# Related Sites > SQL Course >  Which SQL Course is Best for Beginners

## ankitdixit

Hello All, I am looking to an online SQL course where i can start learning from beginner to expert. Can anyone know any reference which is useful to me? I have shortlisted some SQL courses but I am confused to choose the right one.

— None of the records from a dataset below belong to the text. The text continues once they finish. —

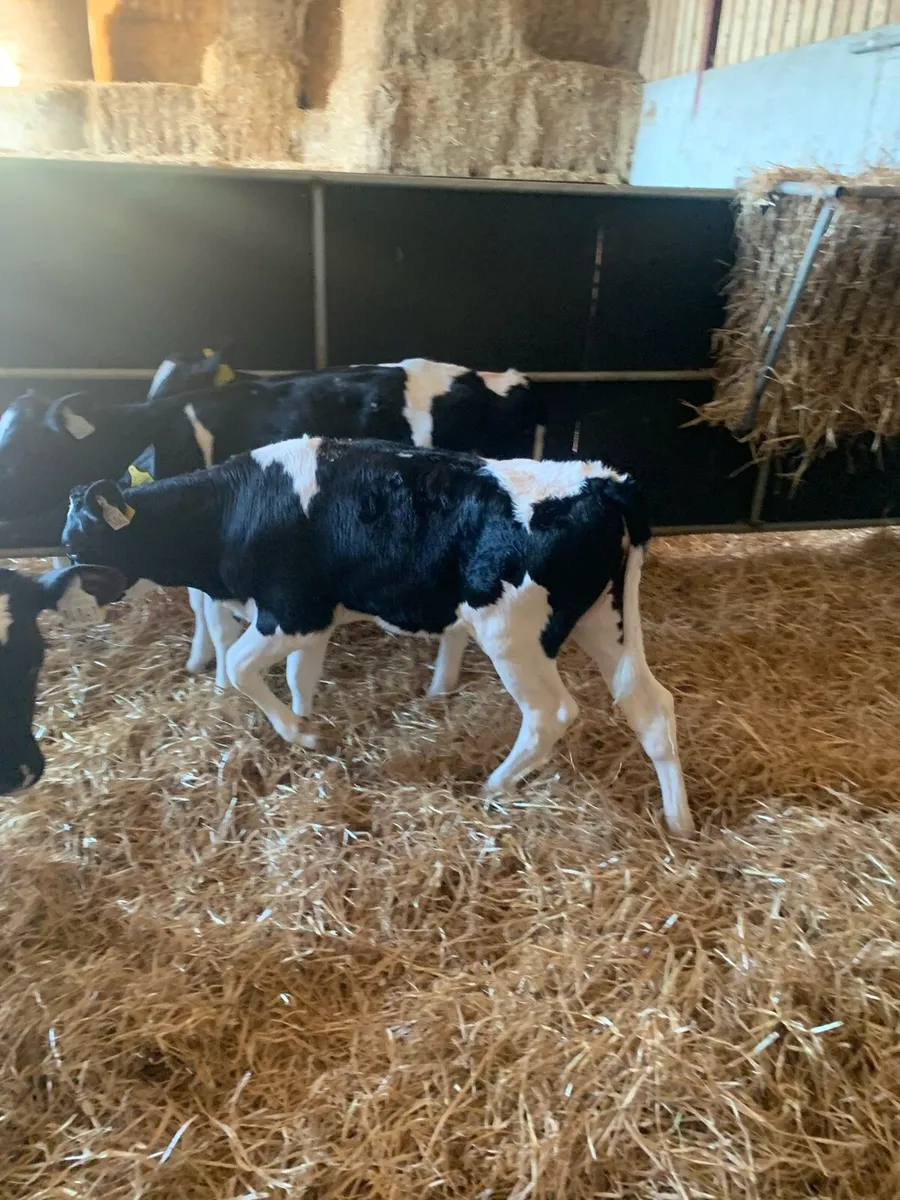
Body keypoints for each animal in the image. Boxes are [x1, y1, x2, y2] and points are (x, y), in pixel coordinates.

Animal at [61, 438, 693, 834]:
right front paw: (307, 727)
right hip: (605, 618)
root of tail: (601, 481)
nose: (66, 605)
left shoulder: (291, 611)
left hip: (514, 636)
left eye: (76, 544)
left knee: (551, 714)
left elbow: (241, 667)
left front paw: (297, 733)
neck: (232, 510)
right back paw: (678, 822)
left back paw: (493, 785)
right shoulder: (312, 618)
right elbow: (299, 676)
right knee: (651, 705)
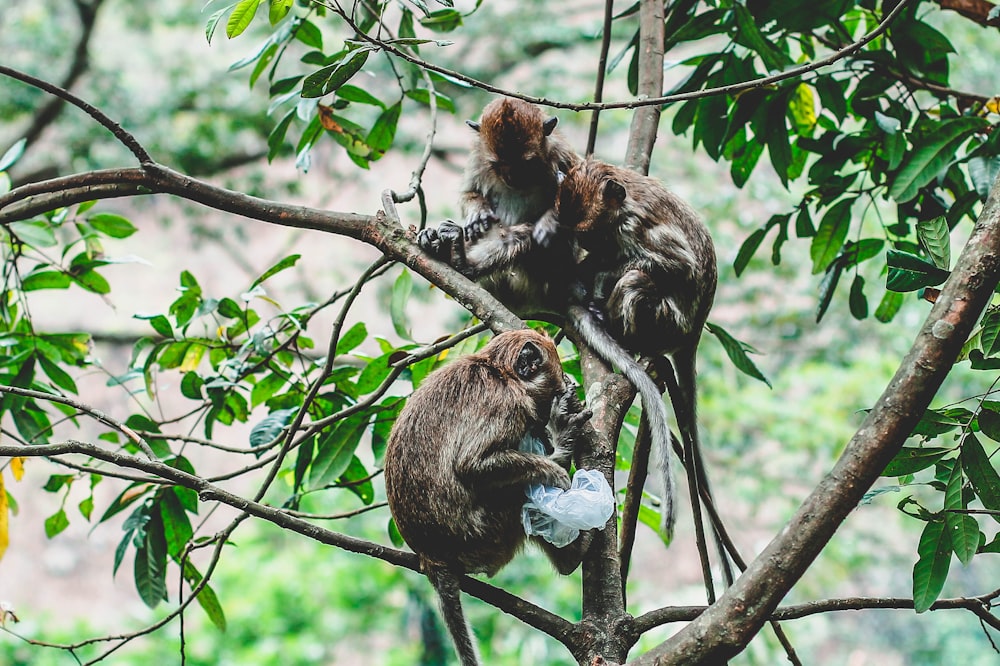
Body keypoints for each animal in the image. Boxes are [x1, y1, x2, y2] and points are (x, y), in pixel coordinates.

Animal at [384, 328, 592, 664]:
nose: (543, 428)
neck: (498, 371)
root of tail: (432, 558)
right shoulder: (505, 404)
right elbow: (470, 464)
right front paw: (557, 459)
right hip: (485, 535)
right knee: (517, 493)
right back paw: (572, 554)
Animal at [418, 96, 584, 320]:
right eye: (498, 163)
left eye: (526, 162)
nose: (512, 177)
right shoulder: (478, 157)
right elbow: (468, 193)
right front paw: (477, 212)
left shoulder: (562, 153)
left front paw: (549, 222)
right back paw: (440, 243)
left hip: (547, 274)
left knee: (529, 235)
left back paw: (464, 263)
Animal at [556, 158, 720, 536]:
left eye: (592, 234)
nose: (594, 249)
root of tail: (693, 335)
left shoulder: (638, 226)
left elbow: (677, 266)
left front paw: (602, 273)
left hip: (666, 323)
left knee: (636, 280)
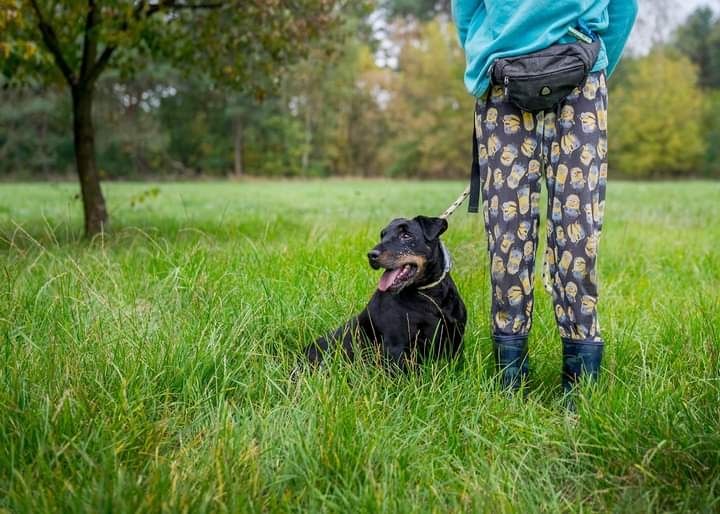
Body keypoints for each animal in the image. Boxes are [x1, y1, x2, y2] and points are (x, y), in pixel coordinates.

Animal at [298, 214, 466, 370]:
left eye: (406, 235)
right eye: (383, 235)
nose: (371, 255)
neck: (429, 294)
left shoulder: (455, 339)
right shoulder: (396, 346)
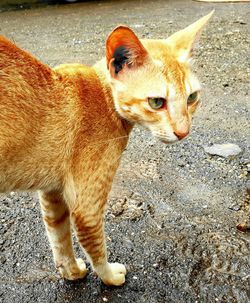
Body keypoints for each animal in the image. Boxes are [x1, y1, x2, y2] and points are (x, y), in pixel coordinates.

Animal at [0, 11, 213, 286]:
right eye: (157, 102)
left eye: (192, 98)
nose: (183, 132)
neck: (103, 97)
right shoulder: (87, 209)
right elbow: (97, 247)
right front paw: (109, 276)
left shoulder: (52, 193)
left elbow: (59, 239)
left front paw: (71, 271)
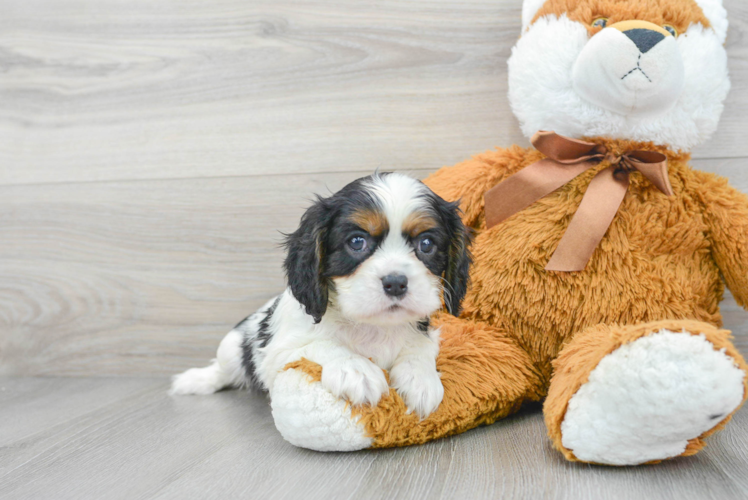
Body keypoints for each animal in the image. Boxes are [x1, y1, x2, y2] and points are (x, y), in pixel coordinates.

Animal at [172, 172, 470, 418]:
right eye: (357, 242)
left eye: (426, 244)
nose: (396, 283)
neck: (372, 326)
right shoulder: (278, 352)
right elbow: (320, 344)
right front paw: (356, 370)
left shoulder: (426, 333)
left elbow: (419, 348)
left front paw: (420, 379)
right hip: (231, 346)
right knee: (222, 370)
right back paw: (195, 380)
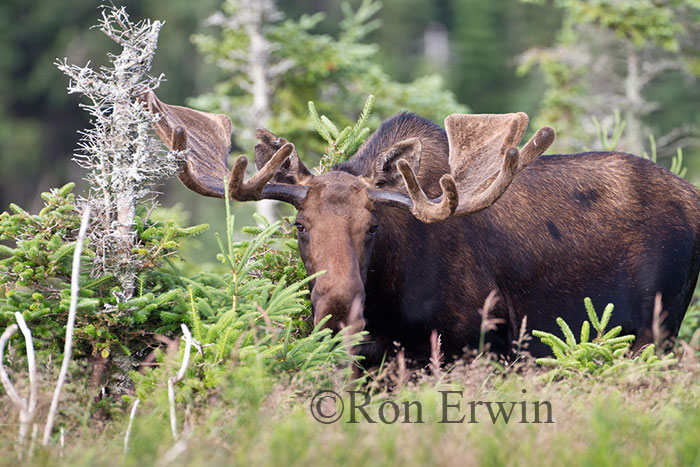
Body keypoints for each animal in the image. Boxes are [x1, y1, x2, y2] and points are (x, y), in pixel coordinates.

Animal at [144, 92, 700, 370]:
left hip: (656, 328)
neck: (390, 305)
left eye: (372, 227)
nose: (338, 306)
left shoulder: (481, 345)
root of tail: (693, 199)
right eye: (300, 226)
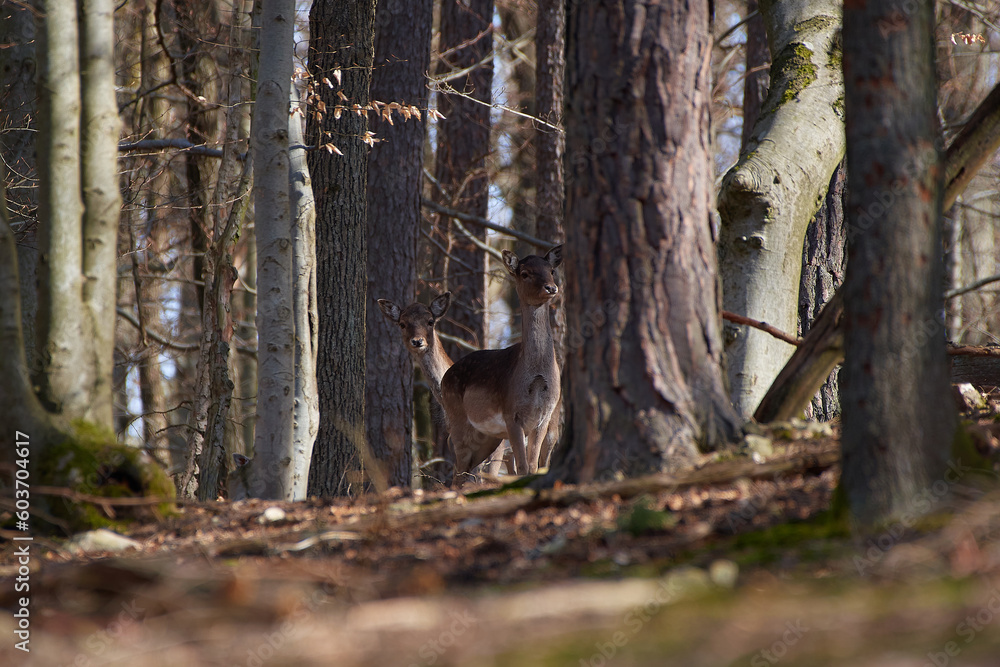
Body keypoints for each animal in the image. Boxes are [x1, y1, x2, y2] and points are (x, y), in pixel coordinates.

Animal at [444, 245, 564, 480]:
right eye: (525, 273)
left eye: (551, 270)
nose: (551, 287)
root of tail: (444, 377)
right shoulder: (511, 414)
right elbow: (523, 467)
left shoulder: (543, 417)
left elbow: (532, 466)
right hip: (457, 420)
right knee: (458, 470)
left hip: (489, 437)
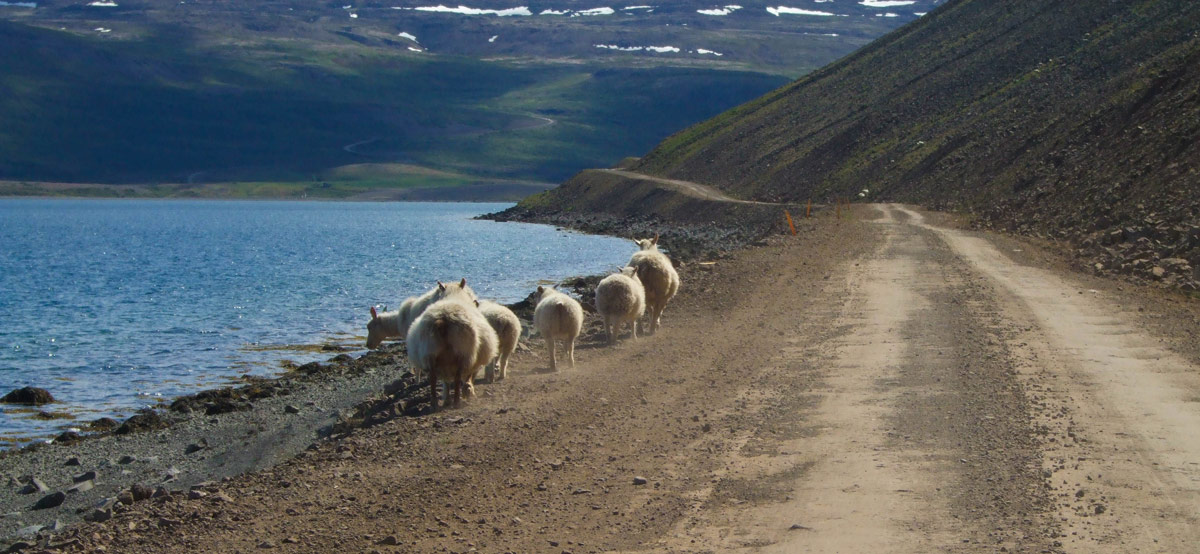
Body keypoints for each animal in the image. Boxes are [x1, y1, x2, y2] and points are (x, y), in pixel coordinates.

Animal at [405, 279, 494, 410]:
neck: (454, 294)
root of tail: (442, 319)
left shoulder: (444, 364)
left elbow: (446, 382)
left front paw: (447, 399)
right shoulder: (472, 358)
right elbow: (468, 376)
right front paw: (467, 391)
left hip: (430, 354)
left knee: (433, 378)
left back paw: (434, 403)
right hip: (463, 353)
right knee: (457, 377)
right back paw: (457, 401)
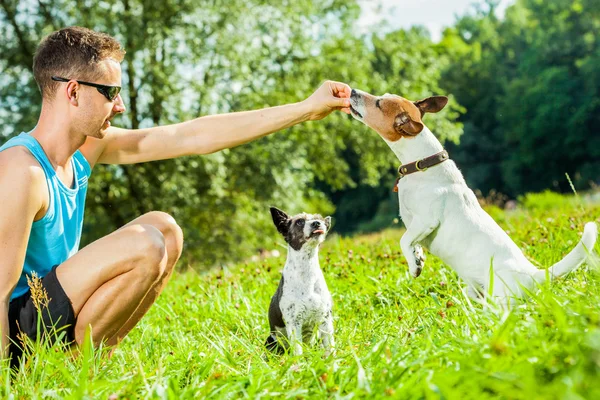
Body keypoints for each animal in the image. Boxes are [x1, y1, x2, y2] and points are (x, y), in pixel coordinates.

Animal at [264, 208, 336, 354]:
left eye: (319, 218)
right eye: (299, 222)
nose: (316, 223)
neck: (306, 270)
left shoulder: (325, 320)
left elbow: (330, 347)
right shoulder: (294, 322)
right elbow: (298, 350)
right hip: (271, 341)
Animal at [350, 89, 596, 304]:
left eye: (379, 103)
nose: (352, 91)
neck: (423, 164)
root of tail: (533, 276)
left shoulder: (425, 221)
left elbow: (404, 239)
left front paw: (413, 266)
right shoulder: (414, 225)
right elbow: (411, 242)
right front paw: (418, 257)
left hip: (501, 298)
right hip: (474, 291)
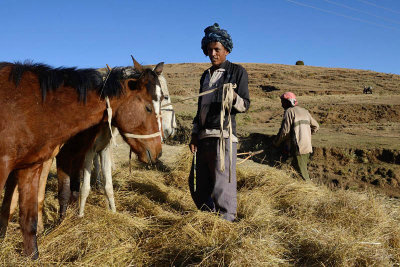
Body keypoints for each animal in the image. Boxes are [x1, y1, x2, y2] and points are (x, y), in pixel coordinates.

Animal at [0, 59, 163, 260]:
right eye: (148, 108)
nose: (158, 152)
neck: (33, 107)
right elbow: (66, 191)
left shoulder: (32, 166)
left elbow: (30, 217)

1. MySQL for Data Analytics and Business Intelligence - Udemy

2. The Ultimate MySQL Bootcamp: Go from SQL Beginner to Expert - Udemy

3. Excel to MySQL: Analytic Techniques for Business Specialization - Coursera

----------


## SpywareDr

TechRadar.com > *Best SQL online courses in 2020: learn to code SQL*

Lifewire.com > *The 7 Best Online SQL Courses of 2020*

Microsoft.com > *Microsoft SQL Server Training | SQL Server Certification*

----------


## ankitdixit

> TechRadar.com > *Best SQL online courses in 2020: learn to code SQL*
> 
> Lifewire.com > *The 7 Best Online SQL Courses of 2020*
> 
> Microsoft.com > *Microsoft SQL Server Training | SQL Server Certification*



Thanks for sharing the helpful information. I have checked all the reference and i think The Ultimate MySQL Bootcamp: Go from SQL Beginner to Expert is the best course from udemy, I have got this reference when I was searching for sql course.

----------


## SpywareDr

Best for whom?  :Wink: 

If that one works for you though, best of luck on your journey into SQL.

----------